Orange-Cinnamon Honey Sticky Buns
From The Newlywed Kitchen
Makes 14 sticky buns
7 tablespoons butter, room temperature, plus 1 tablespoon for greasing the bowl
1/4 cup warm water (105ºF to 115ºF)
3 teaspoons instant dry yeast
1/3 cup sugar, divided
1 1/4 tsp kosher salt
1 large egg, slightly beaten
1 egg yolk
2 heaping tablespoons freshly grated orange zest (about 1 medium orange)
1 cup whole milk or buttermilk, room temperature
4 1/4 cups flour, divided
4 tablespoons (1/2 stick) butter, melted and cooled
2/3 cup packed light brown sugar
3 teaspoons ground cinnamon
1/2 cup (1 stick) butter
3/4 cup packed light brown sugar
1/4 cup honey
1/4 cup heavy cream
1 1/2 cups chopped pecans or walnuts
2 teaspoons freshly grated orange zest (about 1/2 medium orange)
3 tablespoons freshly squeezed orange juice
1/4 teaspoons kosher salt
To make the dough: Lightly grease a large bowl with 1 tablespoon of the butter and set aside. In the bowl of a stand mixer combine the water, yeast, and 1 teaspoon of the sugar. Stir to dissolve and let stand until foamy (about 5 minutes.)
Add the remaining sugar, the salt, the remaining butter, egg, egg yolk, orange zest, milk, and 3 cups of the flour. Mix on low speed until combined. Switch to dough hook and continue mixing on low speed, slowly adding the remaining flour ¼ cup at a time. Increase the speed to medium and mix until the dough looks silky smooth and a bit tacky, but not too sticky. If the dough is too wet, add another tablespoon or two of flour. Continue mixing for 3 to 4 minutes.
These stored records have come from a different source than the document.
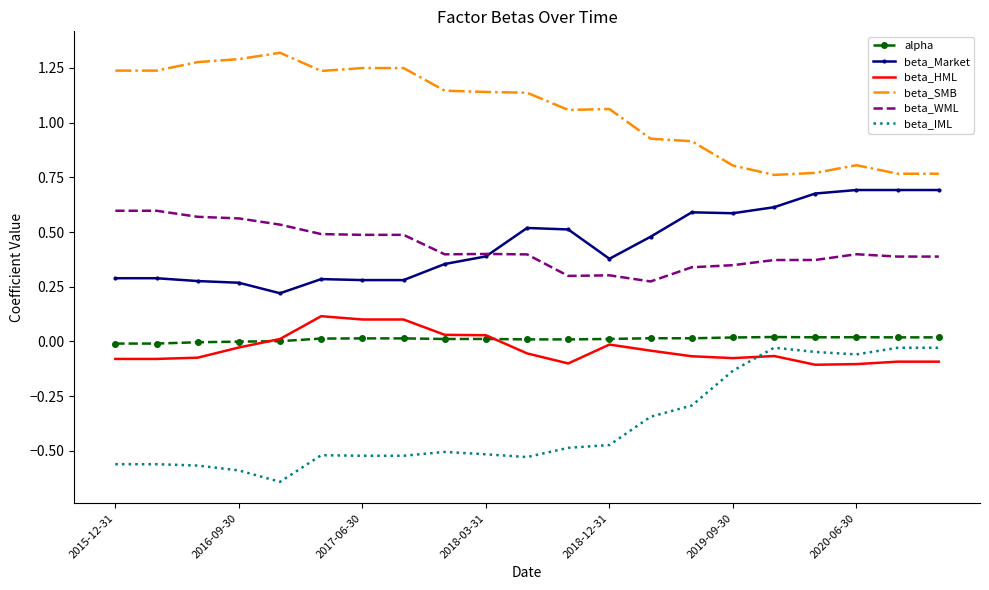

True or false: alpha and beta_IML cross at least once.

False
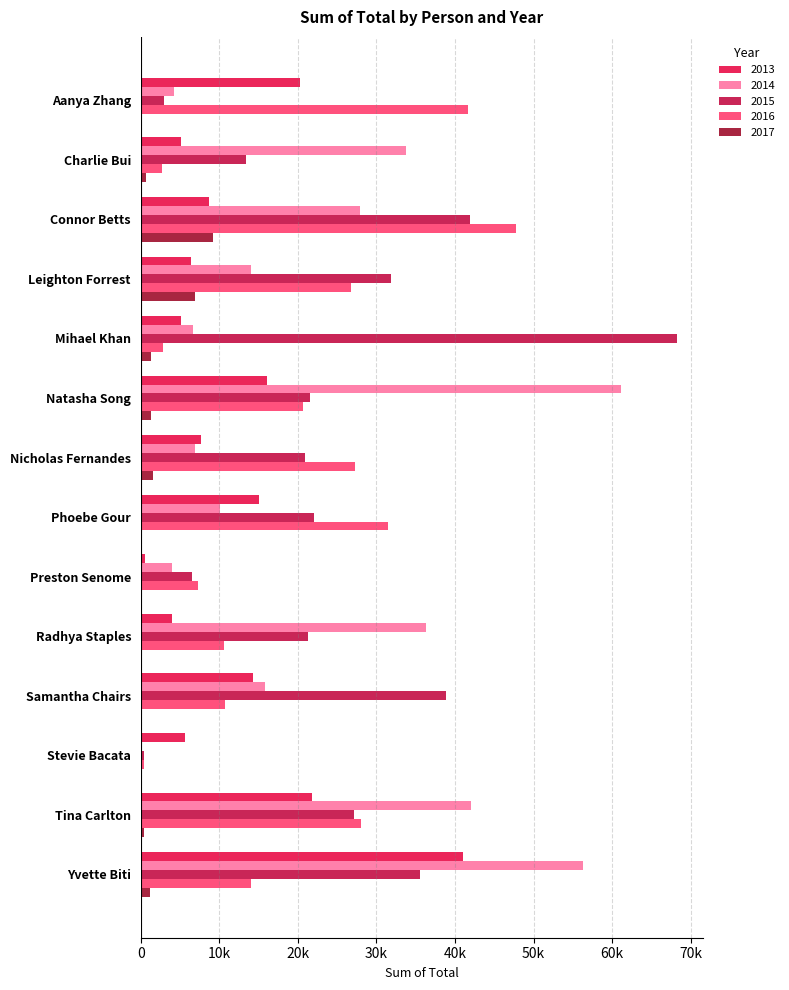

What is the label of the 5th bar from the right?

Radhya Staples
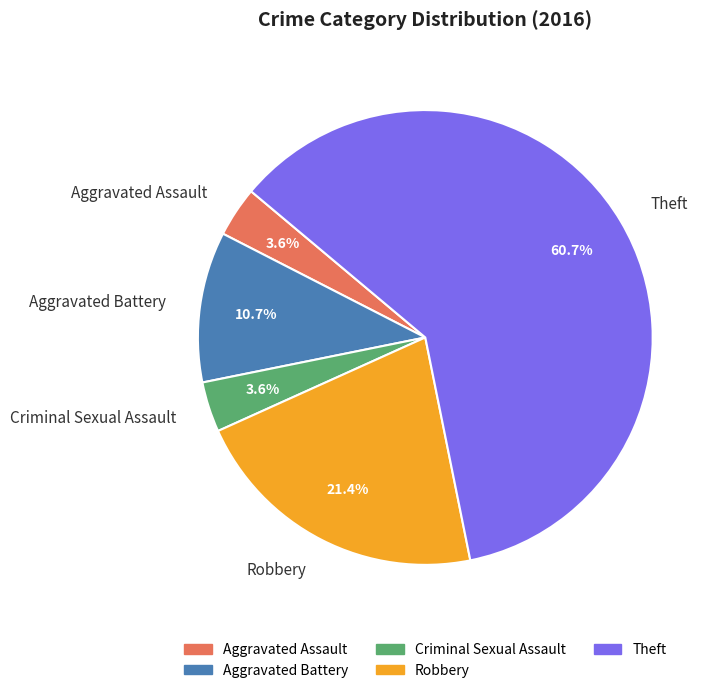

Combined, what portion of the pie is Theft and Robbery?

82.1%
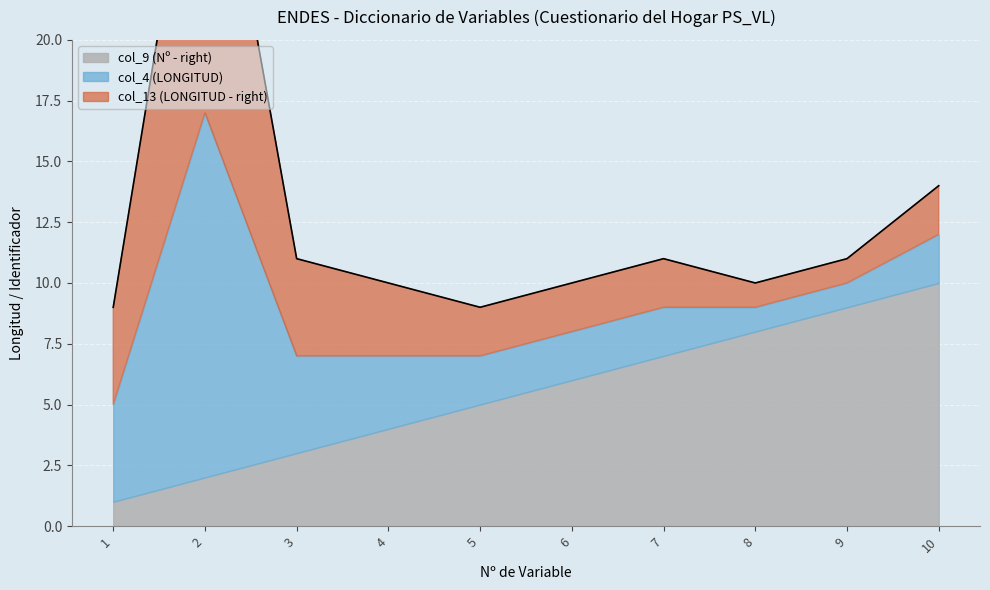

Reading right to left, extract all data points from this chart.

col_9 (Nº - right): 10	9	8	7	6	5	4	3	2	1
col_4 (LONGITUD): 2	1	1	2	2	2	3	4	15	4
col_13 (LONGITUD - right): 2	1	1	2	2	2	3	4	15	4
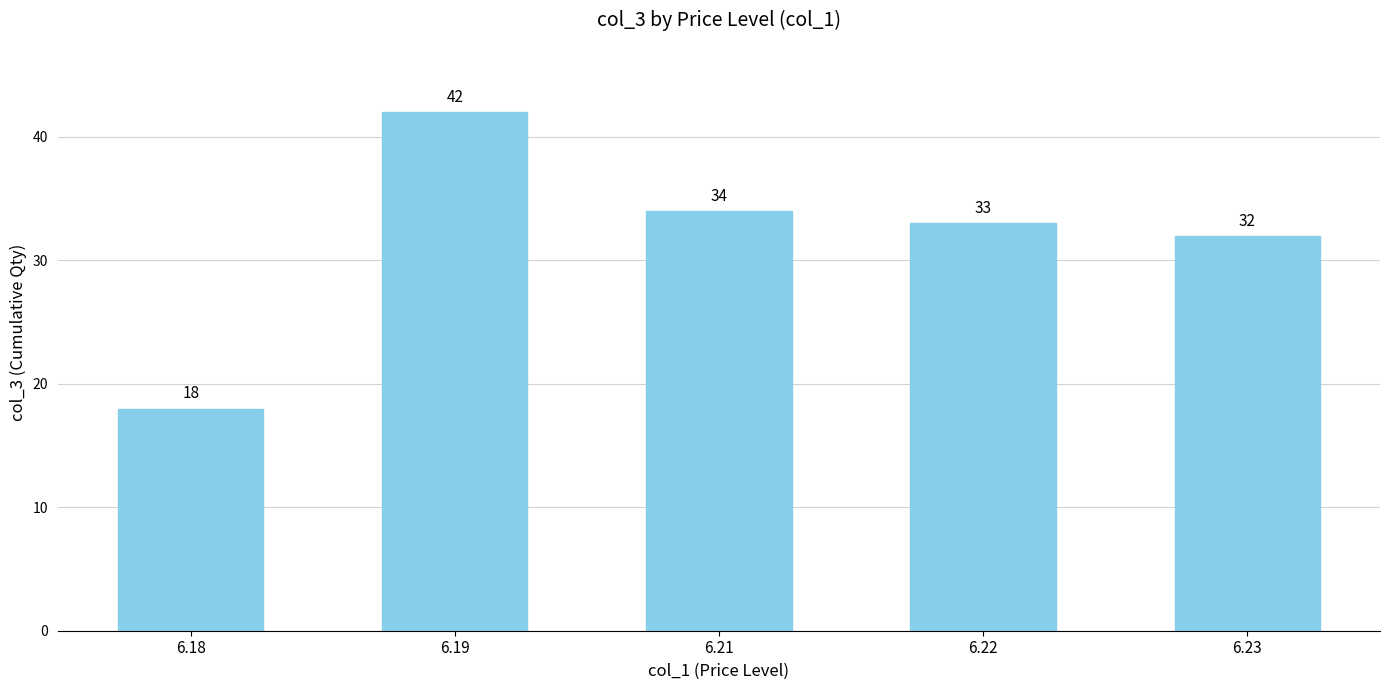

How many bars are there in total?

5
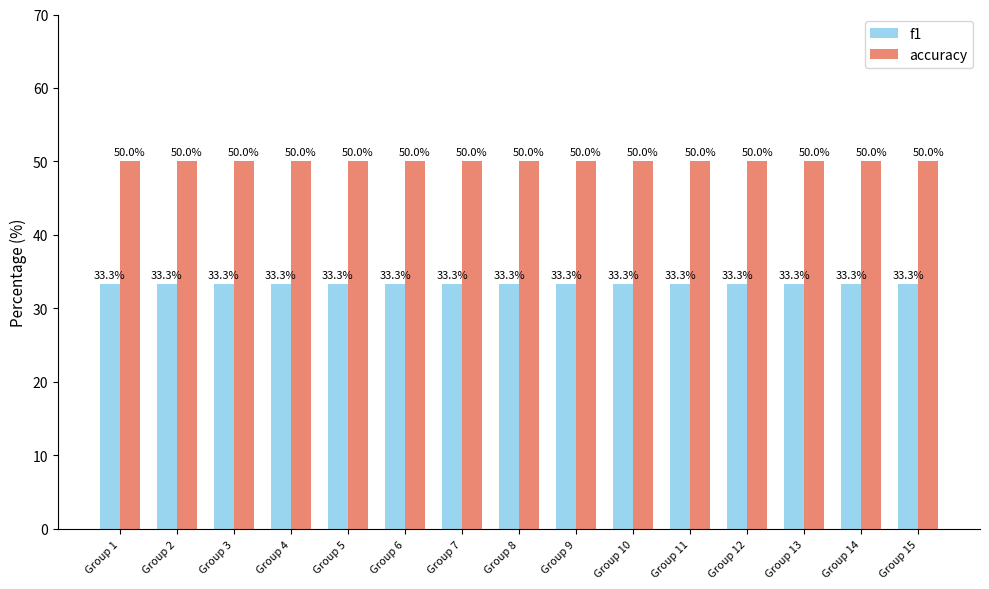

What is the total value across all series at Group 15?

83.3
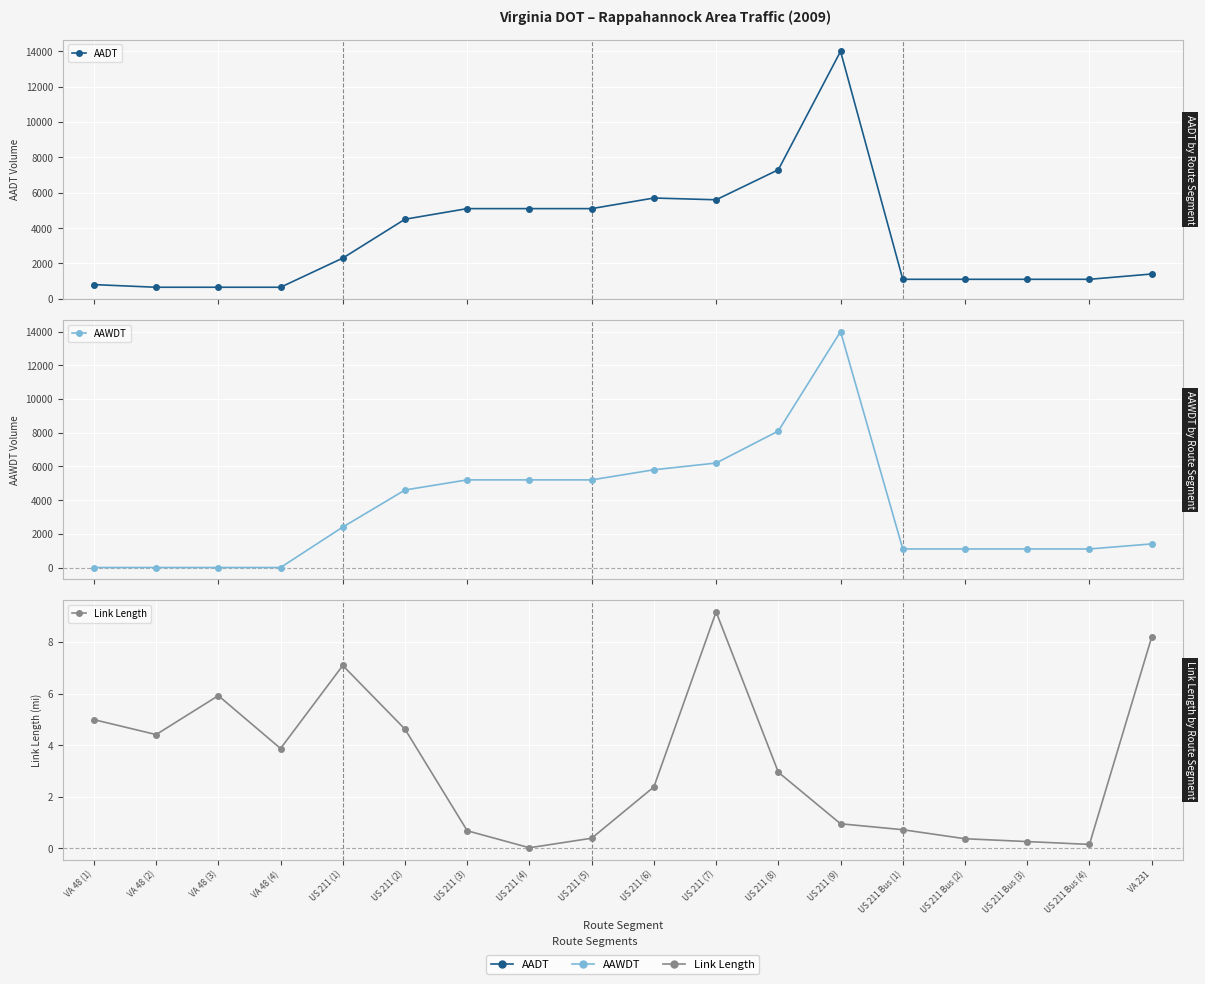

At how many categories does at least one series exceed 13605?

1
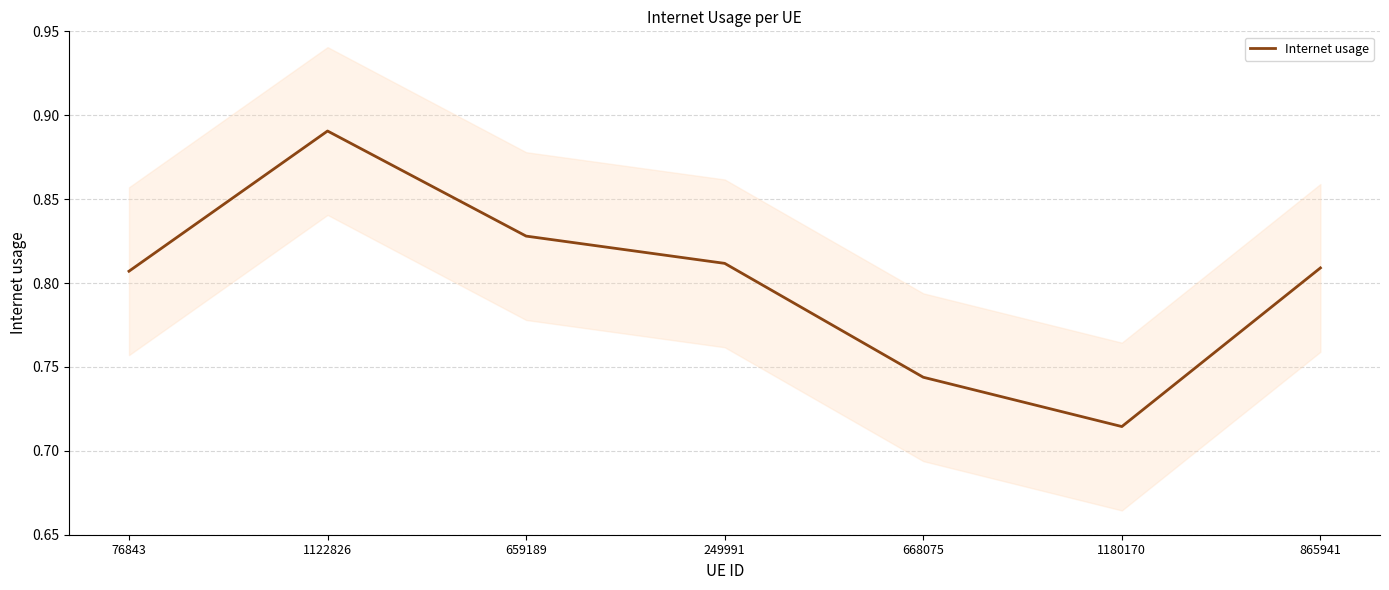

Is it true that the value at 659189 is 0.8?

True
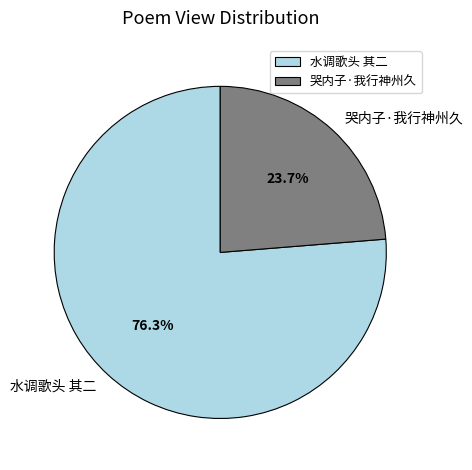

Does any single category account for the majority?

Yes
Turn the mixer off, and shape the dough into a ball.
Put the dough in the greased bowl, turning it so that it is completely covered in butter. Lay a sheet of plastic wrap directly on the surface of the dough, patting it down lightly around the edge of the bowl so that the dough is not exposed to too much air. Let the dough rise in a warm spot until it doubles in volume (about 2 hours.) After the dough has risen, punch it down, discard the plastic wrap, and turn it out onto a lightly floured surface. With a floured rolling pin, roll the dough into a rectangle measuring 18 by 9 inches.
To make the filling: brush the dough with the melted butter and sprinkle evenly with the brown sugar and cinnamon. Roll up the dough from one long end, so it forms a cigar-shaped, cinnamon-spiral log. Arrange the log so it rests seam side down, then slice it into 14 equal pieces. [I made 12.]
To make the glaze: Combine all the glaze ingredients in a small saucepan and heat, stirring, just until melted. Pour the glaze into a 13 ¾ by 9 ¾ inch baking pan. [I used a 13 by 9 inch pan and it worked out great.] Arrange the sticky buns in the pan (there should be a little bit of room for them to rise.) Cover the pan with plastic wrap, and place in the refrigerator overnight.
The next morning, preheat the oven to 350ºF. Remove the plastic wrap from the pan and bake the sticky buns for 25 to 30 minutes, or until they are golden brown. [I used a glass pan, and I had to bake for about 40 minutes. If your pan is glass I recommend increasing the temperature to 375, or simply baking longer.] Let the buns cool for 5-10 minutes before turning them out onto a large baking sheet. Let them cool for another 10 minutes before serving. [I ate the buns right away. I didn't turn them out, just lifted out pieces with a spatula and used a spoon to pour over the glaze. So good!]
To revive a day-old bun, just pop it in the microwave for 30 seconds.